Terlebih, pada sisi global ia mewaspadai proses pemilihan umum (pemilu) yang berlangsung di AS. Pasalnya, terdapat survei yang menyatakan calon presiden Donald Trump merupakan capres unggulan dalam pemilu kali ini.
Sebab, narasi yang diusung oleh Trump mengisyaratkan bahwa dirinya akan menaikan tarif impor barang terutama yang berasal dari China.
“Ini ada spillovernya ke Indonesia, ekspor Indonesia ke China turun. Ini kenapa ke trade balance bisa tertekan akan hal ini,” katanya.
Ia mencontohkan, pada 2018-2019 lalu saat pembatasan ekspor tersebut terjadi maka ekspor Indonesia ke China juga turut mengalami penurunan. Maka jika Trump terpilih, Rangga menilai akan sangat berdampak terhadap kinerja ekspor RI.
Sementara Penanaman Modal Asing (PMA/FDI), Rangga memprediksi bahwa dari sebelumnya sempat melambat akibat investor masih wait and see akan segera kembali pulih, menyusul kepastian transisi pemerintahan yang berlangsung.
“Tapi biasanya akan menguat menjelang berakhiran pemilu dan setelahnya.

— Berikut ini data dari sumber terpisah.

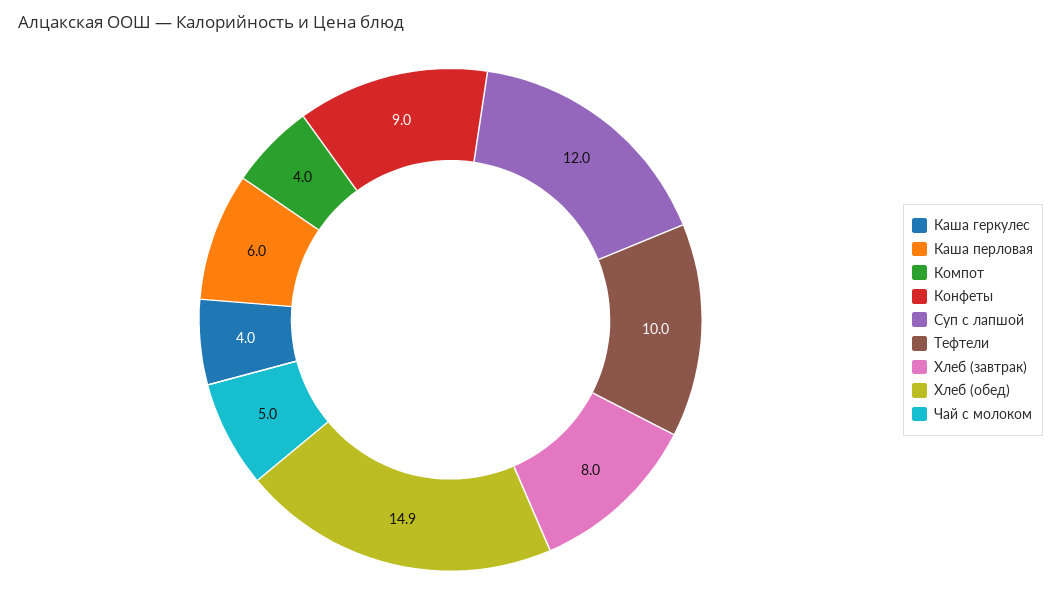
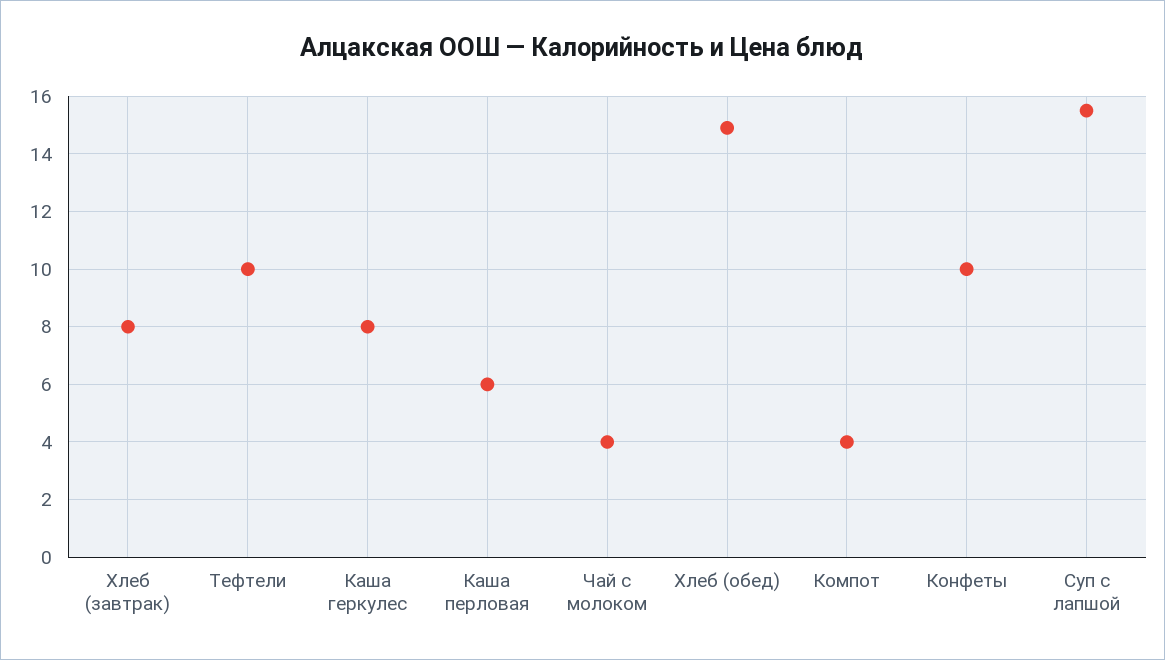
  {
-   "Каша геркулес": 4,
+   "Каша геркулес": 8,
    "Каша перловая": 6,
    "Компот": 4,
-   "Конфеты": 9,
+   "Конфеты": 10,
-   "Суп с лапшой": 12,
+   "Суп с лапшой": 15.5,
    "Тефтели": 10,
    "Хлеб (завтрак)": 8,
    "Хлеб (обед)": 14.9,
-   "Чай с молоком": 5
+   "Чай с молоком": 4
  }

Nah kita lihat memang dari data yang ada sampai kuartal 1, itu Foreign Direct Investment sudah menguat,” ucap Rangga.
Sebagai informasi, pada 26 Juli 2024 lalu rupiah melemah ke level Rp16.290/US$ pada penutupan pasar spot pada hari itu, mencerminkan pelemahan 0,62% dibanding posisi pekan sebelumnya.
Pelemahan rupiah pekan itu menjadi yang terburuk di Asia, disusul oleh dolar Taiwan 0,29%, rupee India 0,07%, serta peso Filipina 0,01%, berdasarkan data yang dikompilasi oleh Bloomberg. Selebihnya, mata uang Asia cenderung bergerak menguat selama sepekan tersebut.
Sementara itu, Bank Indonesia (BI) memperkirakan transaksi berjalan pada 2024 berada dalam kisaran defisit 0,1%-0,9% terhadap PDB. Di sisi lain, bank sentral memperkirakan neraca transaksi modal dan finansial mencatatkan surplus.